1 - XOR the 128-bits round key with half of the plaintext.
2 - Split the 128-bits resulting array in 16 bytes and insert each one the S-Boxes.
2 - Concatenate the first 128-bits chunk and sum with next 128-bits chunk #2.
3 - XOR the result above with the chunk #3
4 - Sum the above result with chunk #4.
5 - XOR the result of the above operations in the other half of plaintext.
6 - Repeat the steps above 15 times more.
7 - XOR the two halves of the ciphertext with 2 whitening keys of 128-bits size each one.

Resuming the scheme above: results of the insertions of bytes in the S-Boxes was concatenated and modular and XOR operations was increased.

Obviously the sum and XOR operations for a 256-bits block must be done in mod 2^128 instead of mod 2^32 as regular Blowfish.

My question is:

Can Blowfish be securely extended to larger key/block sizes if only increasing the level modular and XOR operations as I proposed in the scheme above?

49
1 + 0
Score:1
Daniel S avatar Crypto
ru flag
Daniel S

No.

Although it is perfectly possible to implement the algorithm that you describe, it comes with none of the assurance of historic cryptanalysis that has been applied to Blowfish both at the design stage and subsequently. Changing block sizes in a cipher design typically requires other parameters to be reassessed and most often at least an increase in the number of rounds is required. To describe your algorithm as Blowfish would give a misleading and possibly fraudulent impression of security to users.

Although I've not done anything like a full cryptanalysis of your design I can already see some poor mixing properties in comparison to Blowfish. For example in Blowfish, flipping any of the input bits to the left hand side of an input to the round function has a good chance (close to fifty percent) of flipping a bit on the left hand side of the corresponding output (after swapping sides). In your design changing any of the bits in positions 0-23, 32-55, 64-87, 96-119 of the input will leave bits in positions 96-127 of the output of the round function unchanged. This is very bad from an avalanche property point of view and could easily lead to a strong differential or differential-linear attack.

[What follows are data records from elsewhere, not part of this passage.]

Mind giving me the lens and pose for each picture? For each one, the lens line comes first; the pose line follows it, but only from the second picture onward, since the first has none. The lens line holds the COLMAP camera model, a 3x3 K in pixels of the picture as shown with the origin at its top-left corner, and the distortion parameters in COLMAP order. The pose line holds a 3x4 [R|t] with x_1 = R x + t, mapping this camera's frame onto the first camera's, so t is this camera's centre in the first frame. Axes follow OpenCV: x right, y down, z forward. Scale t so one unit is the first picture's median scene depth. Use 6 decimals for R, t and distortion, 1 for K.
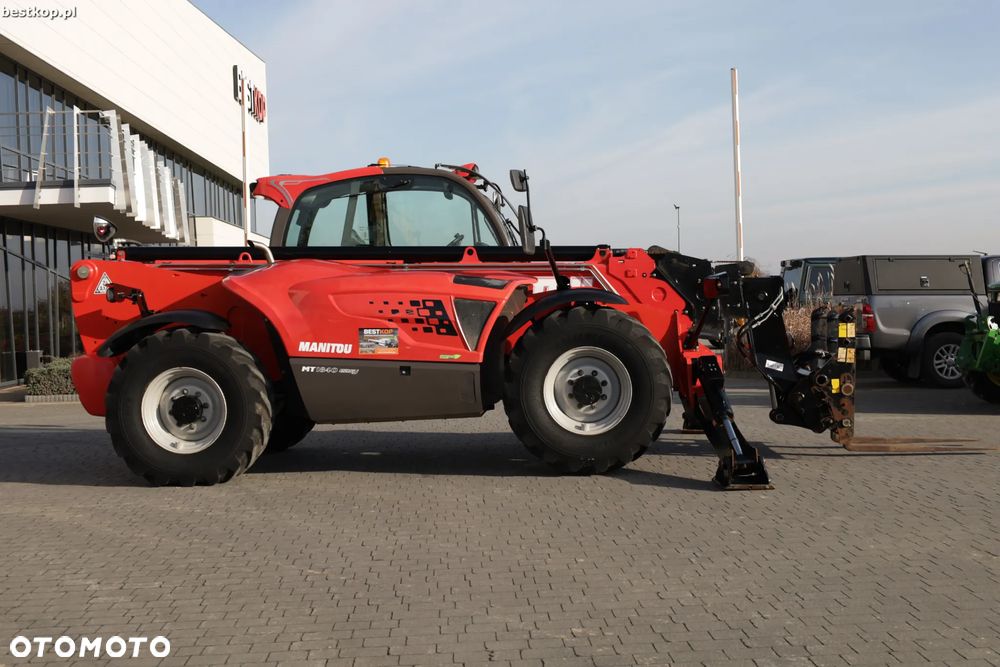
lens RADIAL K [[1216.3, 0, 490.4], [0, 1216.3, 334.9], [0, 0, 1]] dist [-0.011049, 0.000000]
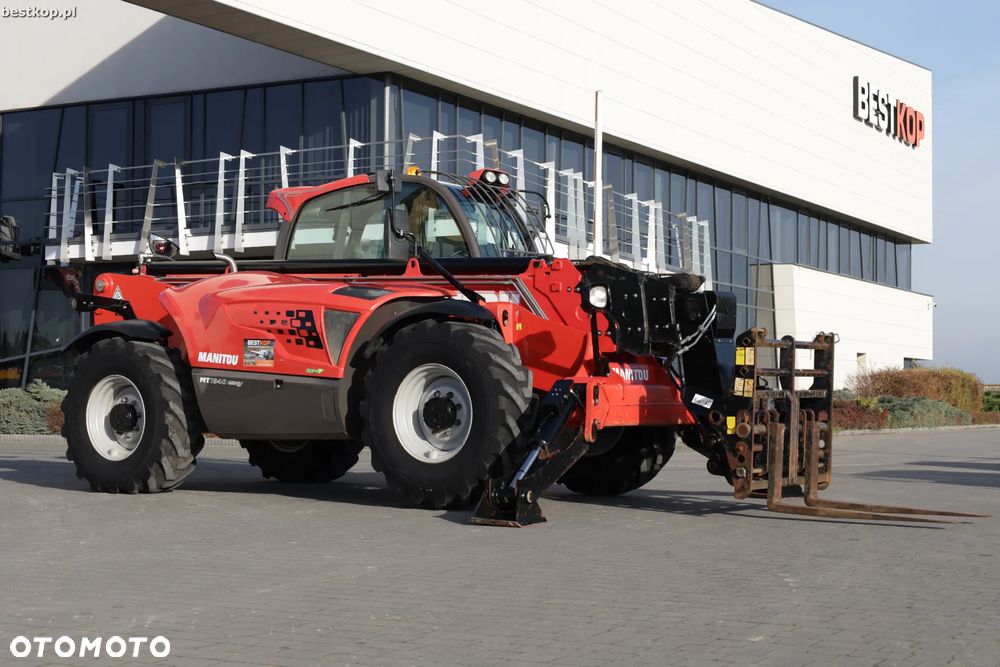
lens RADIAL K [[1584.9, 0, 504.9], [0, 1584.9, 336.6], [0, 0, 1]] dist [-0.010841, 0.000000]
pose [[0.861049, 0.018853, -0.508172, 0.656667], [-0.048966, 0.997743, -0.045954, 0.037288], [0.506159, 0.064452, 0.860029, 0.023160]]
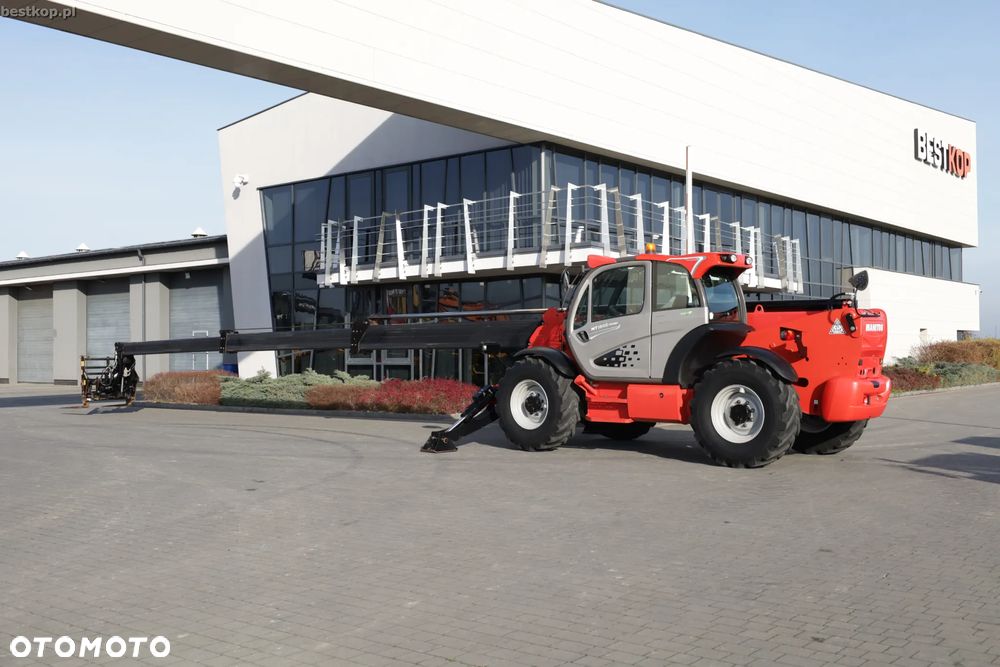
lens RADIAL K [[1009.1, 0, 519.5], [0, 1009.1, 333.0], [0, 0, 1]] dist [0.009979, 0.000000]
pose [[0.764348, 0.010899, -0.644712, 0.578786], [-0.032614, 0.999231, -0.021774, -0.030248], [0.643979, 0.037670, 0.764115, 0.418623]]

Note that if you want a Blowfish-like design with a bigger block size, Schneier himself recommends using Twofish.

+ 1
phantomcraft avatar
pf flag
phantomcraft
"To describe your algorithm as Blowfish would give a misleading and possibly fraudulent impression of security to users." -- I didn't described as Blowfish, I would never do that. But thank you very much for your answer.
0
Reply
ธงชาติไทย
Elon Musk
I sit in a Tesla and translated this thread with Ai:

mangohost

Post an answer

Most people don’t grasp that asking a lot of questions unlocks learning and improves interpersonal bonding. In Alison’s studies, for example, though people could accurately recall how many questions had been asked in their conversations, they didn’t intuit the link between questions and liking. Across four studies, in which participants were engaged in conversations themselves or read transcripts of others’ conversations, people tended not to realize that question asking would influence—or had influenced—the level of amity between the conversationalists.